PF fecha buscas na casa de Jair Bolsonaro e relata que nenhuma arma foi encontrada

Operação que durou cerca de duas horas em Brasília cumpria ordem do ministro Alexandre de Moraes para recolher armamentos do ex-presidente.

Publicado em 8 de julho de 2026 às 12:37

Ex-presidente Jair Bolsonaro.
Ex-presidente Jair Bolsonaro. Crédito: Fabio Rodrigues-Pozzebom/ Agência Brasil

A operação de busca e apreensão realizada pela Polícia Federal na residência do ex-presidente Jair Bolsonaro, em Brasília, terminou sem a localização de nenhuma arma de fogo, munição ou documento de registro ilegal. O balanço oficial da varredura foi divulgado pelo órgão no final da manhã desta quarta feira (8).
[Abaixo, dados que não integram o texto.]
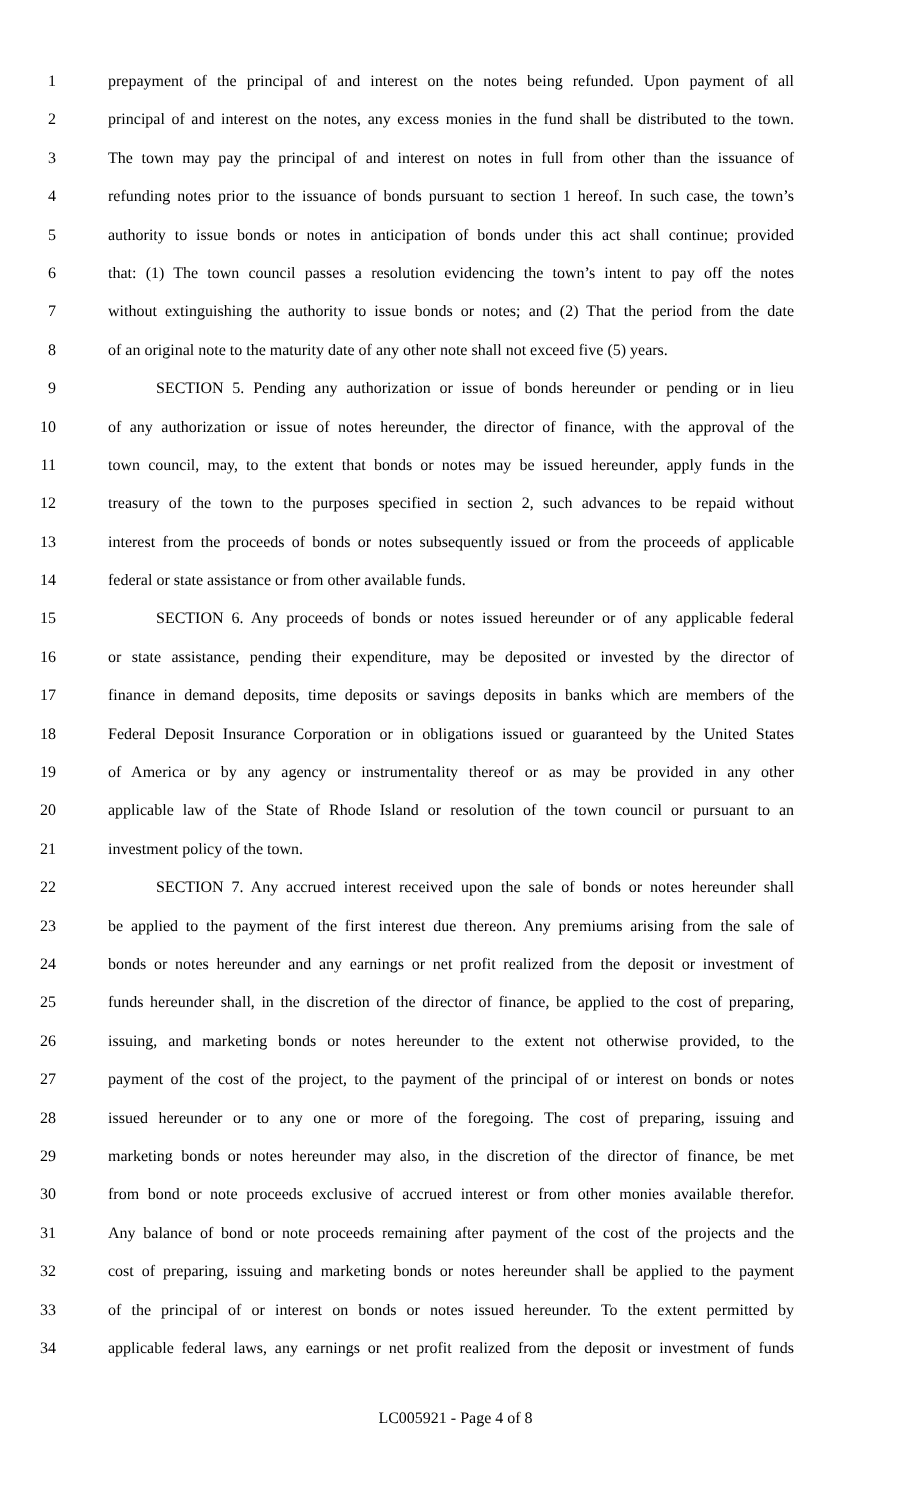1 prepayment of the principal of and interest on the notes being refunded. Upon payment of all
2 principal of and interest on the notes, any excess monies in the fund shall be distributed to the town.
3 The town may pay the principal of and interest on notes in full from other than the issuance of
4 refunding notes prior to the issuance of bonds pursuant to section 1 hereof. In such case, the town’s
5 authority to issue bonds or notes in anticipation of bonds under this act shall continue; provided
6 that: (1) The town council passes a resolution evidencing the town’s intent to pay off the notes
7 without extinguishing the authority to issue bonds or notes; and (2) That the period from the date
8 of an original note to the maturity date of any other note shall not exceed five (5) years.
9 SECTION 5. Pending any authorization or issue of bonds hereunder or pending or in lieu
10 of any authorization or issue of notes hereunder, the director of finance, with the approval of the
11 town council, may, to the extent that bonds or notes may be issued hereunder, apply funds in the
12 treasury of the town to the purposes specified in section 2, such advances to be repaid without
13 interest from the proceeds of bonds or notes subsequently issued or from the proceeds of applicable
14 federal or state assistance or from other available funds.
15 SECTION 6. Any proceeds of bonds or notes issued hereunder or of any applicable federal
16 or state assistance, pending their expenditure, may be deposited or invested by the director of
17 finance in demand deposits, time deposits or savings deposits in banks which are members of the
18 Federal Deposit Insurance Corporation or in obligations issued or guaranteed by the United States
19 of America or by any agency or instrumentality thereof or as may be provided in any other
20 applicable law of the State of Rhode Island or resolution of the town council or pursuant to an
21 investment policy of the town.
22 SECTION 7. Any accrued interest received upon the sale of bonds or notes hereunder shall
23 be applied to the payment of the first interest due thereon. Any premiums arising from the sale of
24 bonds or notes hereunder and any earnings or net profit realized from the deposit or investment of
25 funds hereunder shall, in the discretion of the director of finance, be applied to the cost of preparing,
26 issuing, and marketing bonds or notes hereunder to the extent not otherwise provided, to the
27 payment of the cost of the project, to the payment of the principal of or interest on bonds or notes
28 issued hereunder or to any one or more of the foregoing. The cost of preparing, issuing and
29 marketing bonds or notes hereunder may also, in the discretion of the director of finance, be met
30 from bond or note proceeds exclusive of accrued interest or from other monies available therefor.
31 Any balance of bond or note proceeds remaining after payment of the cost of the projects and the
32 cost of preparing, issuing and marketing bonds or notes hereunder shall be applied to the payment
33 of the principal of or interest on bonds or notes issued hereunder. To the extent permitted by
34 applicable federal laws, any earnings or net profit realized from the deposit or investment of funds
LC005921 - Page 4 of 8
Os agentes federais entraram no imóvel, onde o político cumpre pena em regime domiciliar, exatamente às 7h e encerraram os trabalhos às 8h59. A ação atendeu a uma determinação expressa do ministro Alexandre de Moraes, do Supremo Tribunal Federal (STF), e contou com o acompanhamento de duas testemunhas para garantir a legalidade do procedimento nos cômodos da casa.

O mandado judicial foi emitido por Moraes após o magistrado decidir pela manutenção da prisão domiciliar de Bolsonaro, impondo como condição extra a entrega imediata de todo o arsenal registrado em seu nome. A defesa do ex-presidente, representada pelo advogado João Henrique Freitas, confirmou a movimentação policial por meio de uma postagem na plataforma X e reforçou que os policiais saíram do local de mãos vazias, já que nenhum material bélico ou acessório foi retido.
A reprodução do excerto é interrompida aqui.